**WHAT TO PRODUCE:** The job is to output exactly the lines that run from the start of the entries through the line containing "wrist: (212, 6)", pictures omitted.

Collection entries:
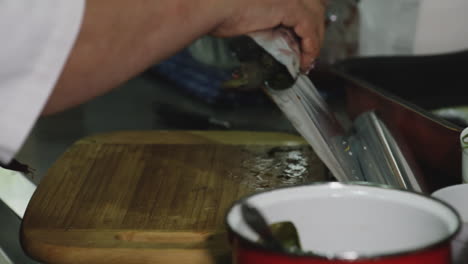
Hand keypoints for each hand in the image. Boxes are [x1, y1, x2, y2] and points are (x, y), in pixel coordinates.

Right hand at [211, 0, 326, 71]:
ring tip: (307, 59)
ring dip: (315, 40)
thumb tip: (276, 32)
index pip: (306, 0)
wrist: (212, 6)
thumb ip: (268, 17)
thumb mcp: (250, 11)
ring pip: (317, 17)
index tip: (306, 37)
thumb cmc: (219, 7)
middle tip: (309, 49)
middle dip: (317, 28)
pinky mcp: (290, 6)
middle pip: (317, 4)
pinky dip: (310, 48)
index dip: (310, 17)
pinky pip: (310, 31)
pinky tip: (304, 61)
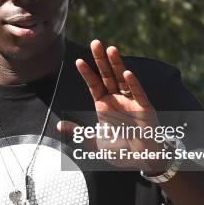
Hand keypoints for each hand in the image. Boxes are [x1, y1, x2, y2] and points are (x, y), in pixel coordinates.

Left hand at [58, 40, 165, 171]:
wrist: (141, 161)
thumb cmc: (120, 151)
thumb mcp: (95, 142)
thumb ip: (79, 133)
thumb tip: (59, 125)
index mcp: (104, 105)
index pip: (94, 84)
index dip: (87, 73)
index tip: (78, 60)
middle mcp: (117, 99)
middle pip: (108, 75)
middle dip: (101, 60)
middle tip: (95, 43)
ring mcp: (131, 102)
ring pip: (122, 79)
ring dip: (117, 64)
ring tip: (111, 49)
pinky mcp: (144, 108)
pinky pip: (138, 94)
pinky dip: (133, 84)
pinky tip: (128, 73)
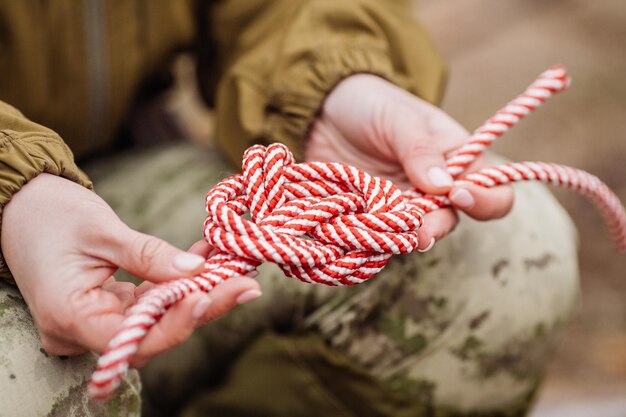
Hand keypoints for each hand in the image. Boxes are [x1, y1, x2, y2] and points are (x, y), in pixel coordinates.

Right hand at [1, 174, 260, 366]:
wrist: (21, 206)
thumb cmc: (49, 215)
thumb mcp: (101, 230)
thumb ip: (149, 255)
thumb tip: (197, 271)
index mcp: (69, 316)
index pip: (131, 338)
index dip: (176, 322)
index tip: (212, 295)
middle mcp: (82, 329)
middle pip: (152, 332)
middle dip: (201, 306)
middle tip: (245, 285)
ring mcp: (97, 321)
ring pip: (157, 319)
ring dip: (197, 293)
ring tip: (236, 270)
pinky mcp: (110, 307)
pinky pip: (151, 303)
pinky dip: (179, 283)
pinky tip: (209, 261)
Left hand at [307, 74, 513, 249]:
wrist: (322, 112)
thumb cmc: (370, 105)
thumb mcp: (399, 118)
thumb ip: (421, 150)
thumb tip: (443, 187)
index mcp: (456, 157)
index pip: (493, 187)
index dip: (486, 199)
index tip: (458, 193)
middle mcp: (436, 188)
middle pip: (452, 219)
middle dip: (438, 226)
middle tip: (420, 229)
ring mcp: (404, 205)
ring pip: (417, 233)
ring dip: (406, 236)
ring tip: (390, 232)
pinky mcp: (374, 216)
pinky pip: (383, 235)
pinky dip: (378, 237)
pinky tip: (367, 232)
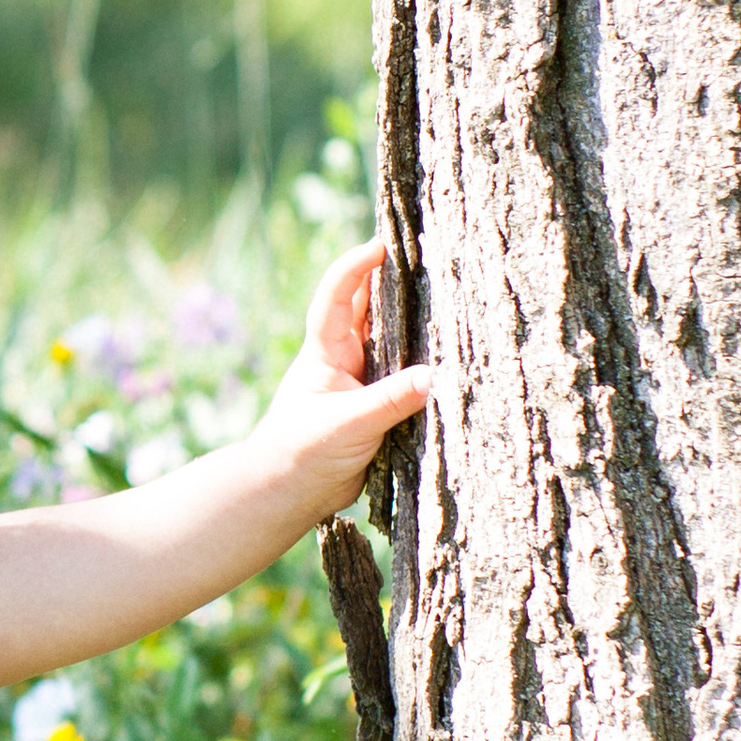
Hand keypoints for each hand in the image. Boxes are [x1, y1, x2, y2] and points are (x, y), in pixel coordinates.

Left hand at [250, 241, 430, 526]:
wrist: (289, 495)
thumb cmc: (301, 453)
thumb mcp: (348, 424)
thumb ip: (391, 400)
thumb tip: (436, 375)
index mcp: (325, 352)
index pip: (337, 297)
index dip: (356, 267)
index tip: (382, 245)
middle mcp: (344, 359)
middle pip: (369, 309)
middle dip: (392, 281)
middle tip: (427, 254)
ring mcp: (361, 382)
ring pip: (391, 342)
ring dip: (414, 323)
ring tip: (450, 295)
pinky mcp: (377, 407)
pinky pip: (405, 376)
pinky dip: (424, 364)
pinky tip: (451, 355)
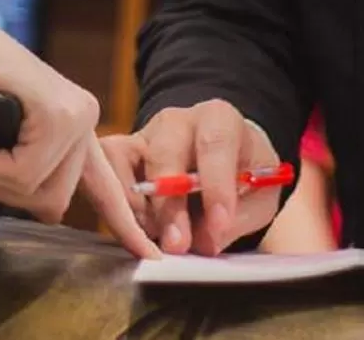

**SOLUTION TO THIS EXERCISE:**
Hand keypoints for each hand in the image. Boxes are [x1, y1, x2, y2] and points are (x, y), in pixel coordinates.

Right hand at [211, 0, 326, 71]:
ring tip: (307, 59)
ring dip: (315, 40)
thumb tip: (276, 32)
index pip: (306, 0)
wrist: (212, 6)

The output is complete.